Lessons Learned (The Hard Way)

There’s always a moment in a session where you realise—too late—that you’ve been playing sub-optimally.

For Tarin, this was it.

Leaning heavily into fire-based spells (a thematic choice, but not always a practical one), I found myself largely ineffective against the creatures. The fallback—Chromatic Orb—kept me in the fight, but at a cost: losing the advantage from Innate Sorcery due to ranged casting in close quarters.

Meanwhile, more effective options—Dragon’s BreathThunderwave—sat unused. A classic case of “know your spellbook better.”

Compounding this, repeated failed Wisdom saves left Tarin effectively grappled by the dreamscape itself. Immobilised, battered by psychic damage, and forced into a grim war of attrition against his own past.

Dreamscape in the GossamerRoot
Dreamscape in the GossamerRoot (AI generated image)

Most rounds left him bloodied. Survival became less about clever tactics and more about resource management—healing potions, well-timed support from Glorya, and just enough luck to stay upright.

It was messy. It was tense. It was exactly what you want from this kind of encounter.


After the Storm

Eventually, Glorya managed to pull us free from the dreamscape, returning us to the real glade.

The relief at the table was palpable—but so too was the aftertaste.

For Tarin, this wasn’t just “another fight.” It was a forced confrontation with memories he would very much prefer to leave buried. Mechanically challenging, yes—but more importantly, narratively impactful.

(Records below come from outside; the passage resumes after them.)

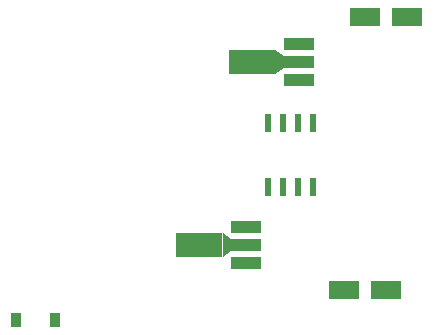
<source format=gbr>
G04 #@! TF.GenerationSoftware,KiCad,Pcbnew,(5.0.0-3-g5ebb6b6)*
G04 #@! TF.CreationDate,2018-12-29T11:49:17+00:00*
G04 #@! TF.ProjectId,BinaryBagelBoard,42696E617279426167656C426F617264,rev?*
G04 #@! TF.SameCoordinates,Original*
G04 #@! TF.FileFunction,Paste,Top*
G04 #@! TF.FilePolarity,Positive*
%FSLAX46Y46*%
G04 Gerber Fmt 4.6, Leading zero omitted, Abs format (unit mm)*
G04 Created by KiCad (PCBNEW (5.0.0-3-g5ebb6b6)) date Saturday, 29 December 2018 at 11:49:17*
%MOMM*%
%LPD*%
G01*
G04 APERTURE LIST*
%ADD10R,0.600000X1.550000*%
%ADD11R,2.600000X1.600000*%
%ADD12R,2.500000X1.000000*%
%ADD13R,4.000000X2.000000*%
%ADD14C,0.750000*%
%ADD15C,0.100000*%
%ADD16R,0.900000X1.200000*%
G04 APERTURE END LIST*
D10*
G04 #@! TO.C,U_INV1*
X117475000Y-64930000D03*
X118745000Y-64930000D03*
X120015000Y-64930000D03*
X121285000Y-64930000D03*
X121285000Y-59530000D03*
X120015000Y-59530000D03*
X118745000Y-59530000D03*
X117475000Y-59530000D03*
G04 #@! TD*
D11*
G04 #@! TO.C,C_INV1*
X123930000Y-73660000D03*
X127530000Y-73660000D03*
G04 #@! TD*
G04 #@! TO.C,C_INV2*
X125708000Y-50546000D03*
X129308000Y-50546000D03*
G04 #@! TD*
D12*
G04 #@! TO.C,U_NR1*
X120090000Y-55856000D03*
X120090000Y-54356000D03*
X120090000Y-52856000D03*
D13*
X116130000Y-54356000D03*
D14*
X118480000Y-54356000D03*
D15*
G36*
X118105000Y-53356000D02*
X118855000Y-53856000D01*
X118855000Y-54856000D01*
X118105000Y-55356000D01*
X118105000Y-53356000D01*
X118105000Y-53356000D01*
G37*
G04 #@! TD*
D14*
G04 #@! TO.C,U_PR1*
X114035000Y-69850000D03*
D15*
G36*
X113660000Y-68850000D02*
X114410000Y-69350000D01*
X114410000Y-70350000D01*
X113660000Y-70850000D01*
X113660000Y-68850000D01*
X113660000Y-68850000D01*
G37*
D13*
X111685000Y-69850000D03*
D12*
X115645000Y-68350000D03*
X115645000Y-69850000D03*
X115645000Y-71350000D03*
G04 #@! TD*
D16*
G04 #@! TO.C,DP1*
X99440000Y-76200000D03*
X96140000Y-76200000D03*
G04 #@! TD*
M02*

</source>
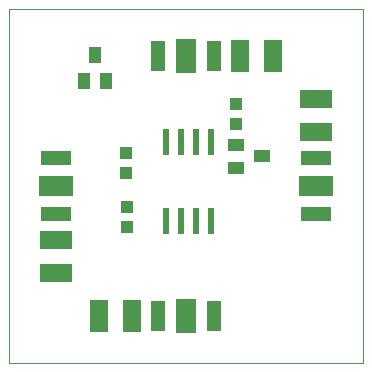
<source format=gtp>
G75*
G70*
%OFA0B0*%
%FSLAX24Y24*%
%IPPOS*%
%LPD*%
%AMOC8*
5,1,8,0,0,1.08239X$1,22.5*
%
%ADD10C,0.0000*%
%ADD11R,0.0433X0.0394*%
%ADD12R,0.0551X0.0394*%
%ADD13R,0.0240X0.0870*%
%ADD14R,0.0394X0.0551*%
%ADD15R,0.0472X0.0984*%
%ADD16R,0.0709X0.1181*%
%ADD17R,0.0630X0.1063*%
%ADD18R,0.0984X0.0472*%
%ADD19R,0.1181X0.0709*%
%ADD20R,0.1063X0.0630*%
D10*
X000101Y000726D02*
X000101Y012537D01*
X011912Y012537D01*
X011912Y000726D01*
X000101Y000726D01*
D11*
X004043Y005256D03*
X004043Y005926D03*
X004018Y007063D03*
X004018Y007732D03*
X007659Y008703D03*
X007659Y009373D03*
D12*
X007676Y007995D03*
X007676Y007247D03*
X008543Y007621D03*
D13*
X006835Y008109D03*
X006335Y008109D03*
X005835Y008109D03*
X005335Y008109D03*
X005335Y005459D03*
X005835Y005459D03*
X006335Y005459D03*
X006835Y005459D03*
D14*
X003339Y010134D03*
X002591Y010134D03*
X002965Y011000D03*
D15*
X005061Y010962D03*
X006951Y010962D03*
X006951Y002300D03*
X005061Y002300D03*
D16*
X006006Y002300D03*
X006006Y010962D03*
D17*
X007817Y010962D03*
X008920Y010962D03*
X004195Y002300D03*
X003093Y002300D03*
D18*
X001676Y005686D03*
X001676Y007576D03*
X010337Y007576D03*
X010337Y005686D03*
D19*
X010337Y006631D03*
X001676Y006631D03*
D20*
X001676Y004820D03*
X001676Y003718D03*
X010337Y008442D03*
X010337Y009545D03*
M02*

</source>
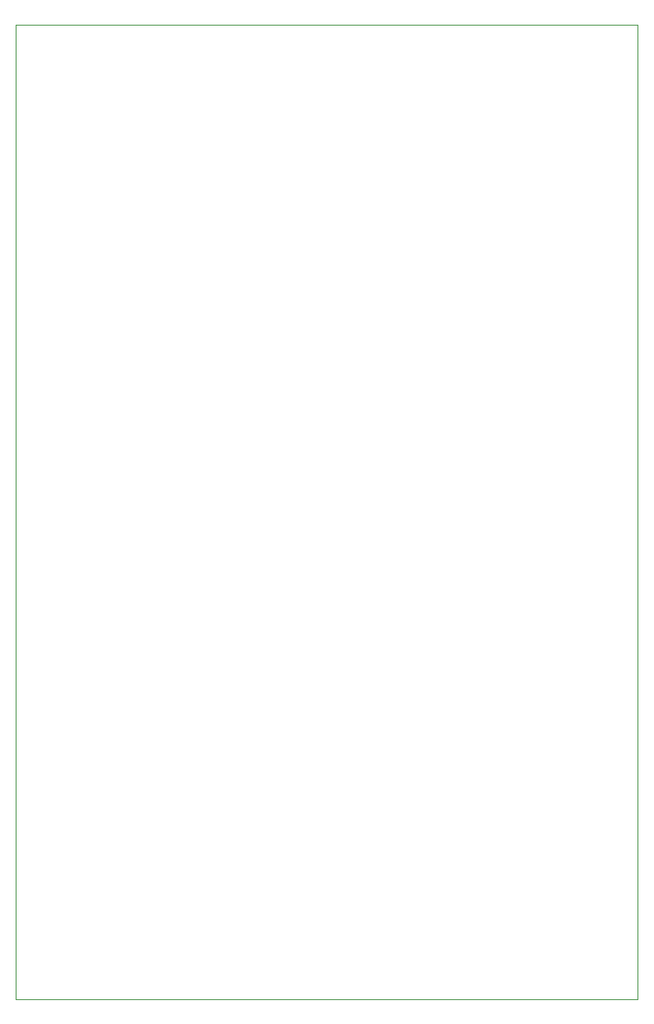
<source format=gbr>
%TF.GenerationSoftware,KiCad,Pcbnew,(5.99.0-9218-g05b559c9dc)*%
%TF.CreationDate,2021-02-22T21:08:47-05:00*%
%TF.ProjectId,LexaBlaster,4c657861-426c-4617-9374-65722e6b6963,rev?*%
%TF.SameCoordinates,Original*%
%TF.FileFunction,Profile,NP*%
%FSLAX46Y46*%
G04 Gerber Fmt 4.6, Leading zero omitted, Abs format (unit mm)*
G04 Created by KiCad (PCBNEW (5.99.0-9218-g05b559c9dc)) date 2021-02-22 21:08:47*
%MOMM*%
%LPD*%
G01*
G04 APERTURE LIST*
%TA.AperFunction,Profile*%
%ADD10C,0.100000*%
%TD*%
G04 APERTURE END LIST*
D10*
X122860000Y-42850000D02*
X122860000Y-142850000D01*
X122860000Y-42850000D02*
X186690000Y-42850000D01*
X186690000Y-142850000D02*
X186690000Y-42850000D01*
X122860000Y-142850000D02*
X186690000Y-142850000D01*
M02*

</source>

And that’s the quiet brilliance of sessions like this. They don’t just advance the plot—they deepen the characters.


Final Thoughts

This was a session that leaned heavily into experience over outcome. We didn’t uncover vast new lore or decisively shift the campaign’s trajectory—but we felt the world more keenly.

  • The drop-in nature of RPG Taverns worked seamlessly again.
  • The party’s lack of traditional balance created genuine tension.
  • The Echo Tree encounter blended narrative and mechanics in a way that elevated both.

As for Tarin?

He’ll be giving ancient, sentient trees a very wide berth for the foreseeable future. There are, after all, plenty of other adventures around Aurelium… and not all of them involve being hunted by your own memories.

Oh, and he’s Team Glorya – he wouldn’t be still here otherwise!